• [Exercise instructions] Reproduce word for word the portion of the text below about surfer Maya Gabeira from "You can't have" to "it’s mother nature.".

• [Document passage]
━━━━━━

Big-wave surfer Maya Gabeira isn’t just about cover shoots and sunkissed Brazilian beaches. Broken bones, a twisted back and asthma are a big part of the queen of big surf’s story…
In October 2008, I broke my nose pulling into a barrel. The board came back into my face in the water. I came up, and I felt blood in a gash. I felt like I was about to pass out. I raised my hand and saw [fellow big-wave surfer] Eraldo Gueiros go by on the [jet] ski, and he looked into my eyes and I just passed out. And the next thing I’m in the ambulance with my mom, and my dad met me at the hospital. My first concern was, “When can I surf again?” Obviously, it’s the first question after every single injury I’ve had.
I’ve been thinking that it’s not a bad thing having asthma if you surf big waves. Because one of the biggest challenges and fears of people when they go surfing is that they’ll be out of breath. But I was born out of breath, and that’s my struggle since then. I’ve been going to the hospital out of breath, passing out right before I get the thing on my mouth and start breathing again. So it’s a sensation I’ve had since I was really young, and I’ve dealt with it. I don’t panic when I’m underwater.
Back on the ground
My back is not the best back ever. Carlos [Carlos Burle, Maya’s big-surf mentor] wanted to tow-surf Jaws [the monster wave in Hawaii] in late January. I had twisted my back pretty badly, but I pushed through. Four hours later he looks at my face and goes, “Are you OK?” When I got to the marina it was a done deal. This nurse gave me a couple of cortisone shots and I lay on my side at my house for, like, 10 hours. I couldn’t even crawl to the restroom.
You can't have control over everything: It's Mother Nature
Body and mind
I’ve been biking a lot uphill lately, because it helps my lungs, too. You get that constant burn in your lungs. At the gym with my trainer I do a lot of weight training and balance and abs. If you’re paddling you need strong arms, and you need balance and explosiveness to catch the wave. To recover from bad wipeouts mentally, though, you need time. You try and take some lessons out of it – there’s always mistakes or risks I should maybe not have taken. But you can’t have control over everything: it’s mother nature.

━━━━━━

• [Data records]

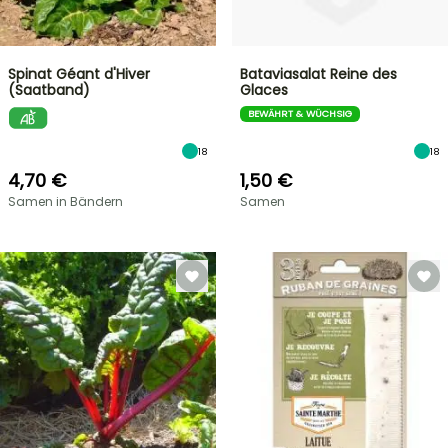
Spinat Géant d'Hiver
Bataviasalat Reine des
(Saatband)
Glaces
BEWÄHRT & WÜCHSIG
18
18
4,70 €
1,50 €
Samen in Bändern
Samen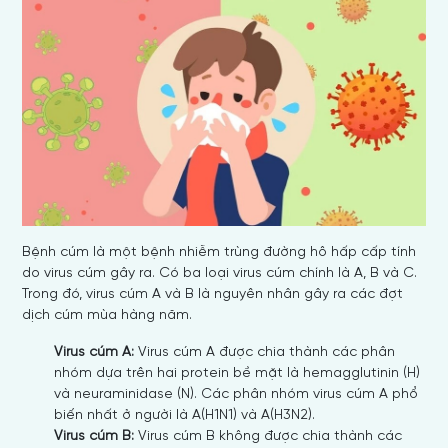
Bệnh cúm là một bệnh nhiễm trùng đường hô hấp cấp tính
do virus cúm gây ra. Có ba loại virus cúm chính là A, B và C.
Trong đó, virus cúm A và B là nguyên nhân gây ra các đợt
dịch cúm mùa hàng năm.
Virus cúm A:
Virus cúm A được chia thành các phân
nhóm dựa trên hai protein bề mặt là hemagglutinin (H)
và neuraminidase (N). Các phân nhóm virus cúm A phổ
biến nhất ở người là A(H1N1) và A(H3N2).
Virus cúm B:
Virus cúm B không được chia thành các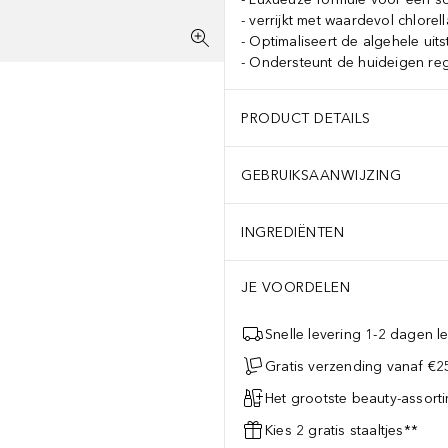
verrijkt met waardevol chlorell
Optimaliseert de algehele uits
Ondersteunt de huideigen reg
PRODUCT DETAILS
GEBRUIKSAANWIJZING
INGREDIËNTEN
JE VOORDELEN
Snelle levering 1-2 dagen le
Gratis verzending vanaf €25
Het grootste beauty-assort
Kies 2 gratis staaltjes**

━━━━━━

• [Exercise response]
You can't have control over everything: It's Mother Nature
Body and mind
I’ve been biking a lot uphill lately, because it helps my lungs, too. You get that constant burn in your lungs. At the gym with my trainer I do a lot of weight training and balance and abs. If you’re paddling you need strong arms, and you need balance and explosiveness to catch the wave. To recover from bad wipeouts mentally, though, you need time. You try and take some lessons out of it – there’s always mistakes or risks I should maybe not have taken. But you can’t have control over everything: it’s mother nature.